Step-by-step Code Walkthrough
User creates the object of DocParseFile Class and calls the constructor. That Initiatlize the parameters in class. When user calls searchText method it perform following steps ...
Open the word(.docx) file package:
private bool openpack() { try { filepack = Package.Open(filename, FileMode.Open, FileAccess.Read); return true; } catch (Exception ) { return false; } }
Navigate to document.xml file in Package and load that XMLDocument:
private XmlDocument loadXmlDoc() { try { XmlDocument xmdoc=new XmlDocument(); Uri pathtodoc = new Uri("/word/document.xml", UriKind.Relative); PackagePart newPart = filepack.GetPart(pathtodoc); xmdoc.Load(newPart.GetStream(FileMode.Open, FileAccess.Read)); return xmdoc; } catch (Exception) { return null; } }
Now close the package by calling package.close() method in ClosePackage. Now we have the xmldocument where all data is stored, so now we have no need to keep the package open.

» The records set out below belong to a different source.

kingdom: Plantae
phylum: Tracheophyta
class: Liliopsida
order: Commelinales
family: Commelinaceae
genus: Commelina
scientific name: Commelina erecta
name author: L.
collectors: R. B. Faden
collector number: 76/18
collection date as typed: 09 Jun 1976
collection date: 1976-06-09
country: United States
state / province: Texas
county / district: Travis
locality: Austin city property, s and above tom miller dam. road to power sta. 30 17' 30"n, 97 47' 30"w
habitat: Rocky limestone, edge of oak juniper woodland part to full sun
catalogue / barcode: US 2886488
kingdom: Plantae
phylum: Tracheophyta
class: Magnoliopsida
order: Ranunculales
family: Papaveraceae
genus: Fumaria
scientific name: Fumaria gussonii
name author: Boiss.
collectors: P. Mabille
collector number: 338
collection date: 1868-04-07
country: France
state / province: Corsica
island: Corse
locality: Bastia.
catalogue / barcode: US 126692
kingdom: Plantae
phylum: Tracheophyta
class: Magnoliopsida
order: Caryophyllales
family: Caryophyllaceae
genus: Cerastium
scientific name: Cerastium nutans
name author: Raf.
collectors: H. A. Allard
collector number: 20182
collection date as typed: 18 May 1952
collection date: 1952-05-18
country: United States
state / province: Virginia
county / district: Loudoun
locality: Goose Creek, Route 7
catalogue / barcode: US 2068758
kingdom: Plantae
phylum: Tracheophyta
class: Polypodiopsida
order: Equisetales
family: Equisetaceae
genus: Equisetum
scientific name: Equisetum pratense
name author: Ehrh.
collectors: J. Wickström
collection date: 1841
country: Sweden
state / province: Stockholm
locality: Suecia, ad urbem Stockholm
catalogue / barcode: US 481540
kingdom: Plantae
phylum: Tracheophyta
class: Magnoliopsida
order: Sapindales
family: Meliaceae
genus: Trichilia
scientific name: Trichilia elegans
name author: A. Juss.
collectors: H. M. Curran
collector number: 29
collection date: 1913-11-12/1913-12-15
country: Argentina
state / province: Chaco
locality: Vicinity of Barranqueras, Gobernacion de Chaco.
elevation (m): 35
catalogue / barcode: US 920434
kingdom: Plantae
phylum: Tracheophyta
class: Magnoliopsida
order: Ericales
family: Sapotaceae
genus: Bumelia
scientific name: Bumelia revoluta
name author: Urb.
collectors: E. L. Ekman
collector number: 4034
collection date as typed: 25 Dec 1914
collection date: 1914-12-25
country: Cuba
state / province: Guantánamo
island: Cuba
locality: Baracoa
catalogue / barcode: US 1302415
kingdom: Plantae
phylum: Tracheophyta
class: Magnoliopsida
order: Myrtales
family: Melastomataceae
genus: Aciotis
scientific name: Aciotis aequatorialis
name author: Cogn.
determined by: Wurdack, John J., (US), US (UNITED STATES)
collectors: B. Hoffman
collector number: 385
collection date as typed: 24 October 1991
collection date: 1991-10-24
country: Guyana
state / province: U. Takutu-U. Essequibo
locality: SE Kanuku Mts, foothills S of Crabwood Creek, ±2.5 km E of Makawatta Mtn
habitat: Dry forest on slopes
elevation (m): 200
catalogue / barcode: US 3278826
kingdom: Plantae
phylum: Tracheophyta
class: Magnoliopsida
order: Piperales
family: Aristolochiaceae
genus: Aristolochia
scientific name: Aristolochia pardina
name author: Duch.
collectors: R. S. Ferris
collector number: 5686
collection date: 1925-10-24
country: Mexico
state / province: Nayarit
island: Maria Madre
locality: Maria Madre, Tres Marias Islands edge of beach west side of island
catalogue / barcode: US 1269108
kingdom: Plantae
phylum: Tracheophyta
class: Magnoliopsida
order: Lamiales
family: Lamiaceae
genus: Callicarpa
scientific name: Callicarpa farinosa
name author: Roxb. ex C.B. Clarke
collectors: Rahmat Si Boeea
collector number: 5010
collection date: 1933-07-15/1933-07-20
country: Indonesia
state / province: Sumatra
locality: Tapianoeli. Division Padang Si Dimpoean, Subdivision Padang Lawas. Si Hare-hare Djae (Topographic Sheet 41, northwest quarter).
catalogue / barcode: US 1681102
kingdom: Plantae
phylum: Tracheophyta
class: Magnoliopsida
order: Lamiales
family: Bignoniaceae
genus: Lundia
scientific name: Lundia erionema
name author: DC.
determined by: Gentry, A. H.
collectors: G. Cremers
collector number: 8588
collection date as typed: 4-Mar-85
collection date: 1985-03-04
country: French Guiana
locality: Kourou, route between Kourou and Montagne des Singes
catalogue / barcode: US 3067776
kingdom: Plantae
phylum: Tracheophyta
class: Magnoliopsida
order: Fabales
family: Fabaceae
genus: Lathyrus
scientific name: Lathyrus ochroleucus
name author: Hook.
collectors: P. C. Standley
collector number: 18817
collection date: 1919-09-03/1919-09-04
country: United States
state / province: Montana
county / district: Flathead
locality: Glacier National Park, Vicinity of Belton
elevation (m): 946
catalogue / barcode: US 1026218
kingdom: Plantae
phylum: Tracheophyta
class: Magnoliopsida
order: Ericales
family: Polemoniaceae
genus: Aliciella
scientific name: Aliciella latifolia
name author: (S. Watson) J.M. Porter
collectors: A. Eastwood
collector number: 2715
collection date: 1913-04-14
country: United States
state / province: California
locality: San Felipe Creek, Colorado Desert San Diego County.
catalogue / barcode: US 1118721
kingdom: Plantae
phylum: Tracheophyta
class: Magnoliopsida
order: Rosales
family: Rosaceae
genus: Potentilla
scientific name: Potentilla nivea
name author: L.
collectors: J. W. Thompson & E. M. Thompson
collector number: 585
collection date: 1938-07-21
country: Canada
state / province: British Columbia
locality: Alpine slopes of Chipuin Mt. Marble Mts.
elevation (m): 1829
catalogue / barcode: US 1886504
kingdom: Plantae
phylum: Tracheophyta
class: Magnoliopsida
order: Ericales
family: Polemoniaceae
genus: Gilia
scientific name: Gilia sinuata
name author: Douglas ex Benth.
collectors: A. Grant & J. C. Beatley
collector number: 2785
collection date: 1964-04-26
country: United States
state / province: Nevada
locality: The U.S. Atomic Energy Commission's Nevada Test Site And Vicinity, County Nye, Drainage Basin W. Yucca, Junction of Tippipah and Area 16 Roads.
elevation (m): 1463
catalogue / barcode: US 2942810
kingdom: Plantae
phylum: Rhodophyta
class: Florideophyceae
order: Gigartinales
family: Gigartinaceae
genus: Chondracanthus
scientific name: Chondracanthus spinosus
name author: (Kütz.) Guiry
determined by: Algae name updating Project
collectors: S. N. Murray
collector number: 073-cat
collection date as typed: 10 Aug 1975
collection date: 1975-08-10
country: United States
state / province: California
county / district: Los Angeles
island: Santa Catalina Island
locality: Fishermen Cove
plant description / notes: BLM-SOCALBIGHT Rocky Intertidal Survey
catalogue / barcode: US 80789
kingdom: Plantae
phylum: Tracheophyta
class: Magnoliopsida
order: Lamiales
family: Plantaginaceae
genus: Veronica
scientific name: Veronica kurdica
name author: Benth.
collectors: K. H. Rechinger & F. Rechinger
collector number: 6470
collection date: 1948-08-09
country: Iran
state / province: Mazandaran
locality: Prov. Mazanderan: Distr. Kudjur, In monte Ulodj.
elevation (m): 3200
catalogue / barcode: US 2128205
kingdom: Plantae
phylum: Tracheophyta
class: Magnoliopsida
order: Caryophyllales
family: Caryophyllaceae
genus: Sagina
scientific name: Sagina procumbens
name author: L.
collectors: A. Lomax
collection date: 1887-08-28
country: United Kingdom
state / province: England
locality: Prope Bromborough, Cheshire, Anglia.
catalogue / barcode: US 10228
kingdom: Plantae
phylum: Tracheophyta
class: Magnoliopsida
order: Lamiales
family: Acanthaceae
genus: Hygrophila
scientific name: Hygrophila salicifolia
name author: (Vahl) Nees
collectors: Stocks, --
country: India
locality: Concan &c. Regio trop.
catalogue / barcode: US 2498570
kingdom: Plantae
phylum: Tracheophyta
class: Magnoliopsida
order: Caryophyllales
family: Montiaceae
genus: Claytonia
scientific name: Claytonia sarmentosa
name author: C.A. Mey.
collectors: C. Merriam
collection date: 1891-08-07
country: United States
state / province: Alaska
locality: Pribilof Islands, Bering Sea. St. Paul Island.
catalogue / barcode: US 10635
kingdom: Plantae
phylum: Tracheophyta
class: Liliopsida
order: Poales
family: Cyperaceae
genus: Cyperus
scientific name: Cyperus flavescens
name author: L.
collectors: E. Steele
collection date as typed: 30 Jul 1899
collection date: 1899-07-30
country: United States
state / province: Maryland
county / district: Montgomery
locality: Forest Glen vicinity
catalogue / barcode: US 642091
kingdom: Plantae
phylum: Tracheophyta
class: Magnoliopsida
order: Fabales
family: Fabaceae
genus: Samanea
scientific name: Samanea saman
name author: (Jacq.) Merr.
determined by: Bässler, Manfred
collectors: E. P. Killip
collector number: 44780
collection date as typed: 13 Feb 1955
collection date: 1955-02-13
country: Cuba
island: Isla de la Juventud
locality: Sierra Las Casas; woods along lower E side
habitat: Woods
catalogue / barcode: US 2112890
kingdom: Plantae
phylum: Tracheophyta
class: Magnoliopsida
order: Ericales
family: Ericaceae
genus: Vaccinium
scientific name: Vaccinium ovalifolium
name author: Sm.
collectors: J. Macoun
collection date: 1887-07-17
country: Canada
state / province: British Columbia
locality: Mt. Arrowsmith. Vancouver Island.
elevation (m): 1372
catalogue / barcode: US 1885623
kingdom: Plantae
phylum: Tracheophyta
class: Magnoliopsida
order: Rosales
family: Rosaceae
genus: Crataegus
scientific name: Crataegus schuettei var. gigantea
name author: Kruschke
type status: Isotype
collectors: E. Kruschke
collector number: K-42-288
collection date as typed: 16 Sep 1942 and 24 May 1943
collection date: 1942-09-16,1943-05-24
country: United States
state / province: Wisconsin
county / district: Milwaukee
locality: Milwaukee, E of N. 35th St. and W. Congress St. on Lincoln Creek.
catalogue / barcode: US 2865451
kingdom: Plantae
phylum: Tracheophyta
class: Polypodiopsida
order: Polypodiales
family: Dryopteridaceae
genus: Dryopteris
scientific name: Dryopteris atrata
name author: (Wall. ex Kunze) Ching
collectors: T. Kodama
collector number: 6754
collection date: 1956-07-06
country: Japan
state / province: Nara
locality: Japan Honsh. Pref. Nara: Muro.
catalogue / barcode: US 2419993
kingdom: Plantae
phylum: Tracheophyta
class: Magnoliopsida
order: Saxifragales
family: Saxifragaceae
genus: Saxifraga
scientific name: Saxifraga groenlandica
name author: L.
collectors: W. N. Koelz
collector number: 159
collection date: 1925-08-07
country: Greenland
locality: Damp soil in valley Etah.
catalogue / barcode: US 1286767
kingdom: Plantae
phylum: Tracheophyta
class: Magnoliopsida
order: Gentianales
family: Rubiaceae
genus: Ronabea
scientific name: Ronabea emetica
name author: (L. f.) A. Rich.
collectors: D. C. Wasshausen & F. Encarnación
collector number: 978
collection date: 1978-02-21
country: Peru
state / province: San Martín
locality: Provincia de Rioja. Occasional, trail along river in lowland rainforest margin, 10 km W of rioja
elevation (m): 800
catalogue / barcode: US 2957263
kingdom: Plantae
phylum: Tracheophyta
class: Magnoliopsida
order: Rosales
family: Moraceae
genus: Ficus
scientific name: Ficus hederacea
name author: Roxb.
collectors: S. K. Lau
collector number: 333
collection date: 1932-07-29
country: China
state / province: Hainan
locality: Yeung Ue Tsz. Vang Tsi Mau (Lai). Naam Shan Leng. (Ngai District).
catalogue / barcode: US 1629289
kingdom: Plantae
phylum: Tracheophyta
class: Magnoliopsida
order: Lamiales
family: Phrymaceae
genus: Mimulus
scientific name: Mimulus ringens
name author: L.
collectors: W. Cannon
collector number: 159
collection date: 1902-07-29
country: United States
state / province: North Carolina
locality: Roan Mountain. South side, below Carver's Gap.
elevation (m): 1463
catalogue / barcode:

Now we will search data in this xmldocument. If desired data is found, searchText method will return true otherwise false. As I described in file format section all the data is stored in tags, so we will query xmldocment and get all the elements for this tag and than we will iterate through each tag to check innerText and match the text:
private bool IstextinFile(XmlDocument xmldocument) { XmlNodeList textNodes = xmldocument.GetElementsByTagName("w:t"); string text = ""; foreach (XmlNode xmnode in textNodes) { text = xmnode.InnerText; if (casesenstive == false) text = text.ToLower(); if (matchword == false) { if (text.IndexOf(searchtext) >= 0) return true; } else { char[] separator ={ ' ' }; string[] _wrods = text.Split(separator); foreach (string wordc in _wrods) { if (wordc.Equals(searchtext) == true) return true; } } } return false; }
Thats it, we're done. In the UI I have added few cool things like after search you can right-click on filename and open in Word or you can double click also to open the file. Right now this example I have done for Word and I am planning to enhance it for Excel and PowerPoint too.
You can explore this further to provide an online tool in your organization to search for documents/spreadsheets/presentations. And this search is faster than Windows search -- I have tested it with more than 60 files and it runs faster than Windows search.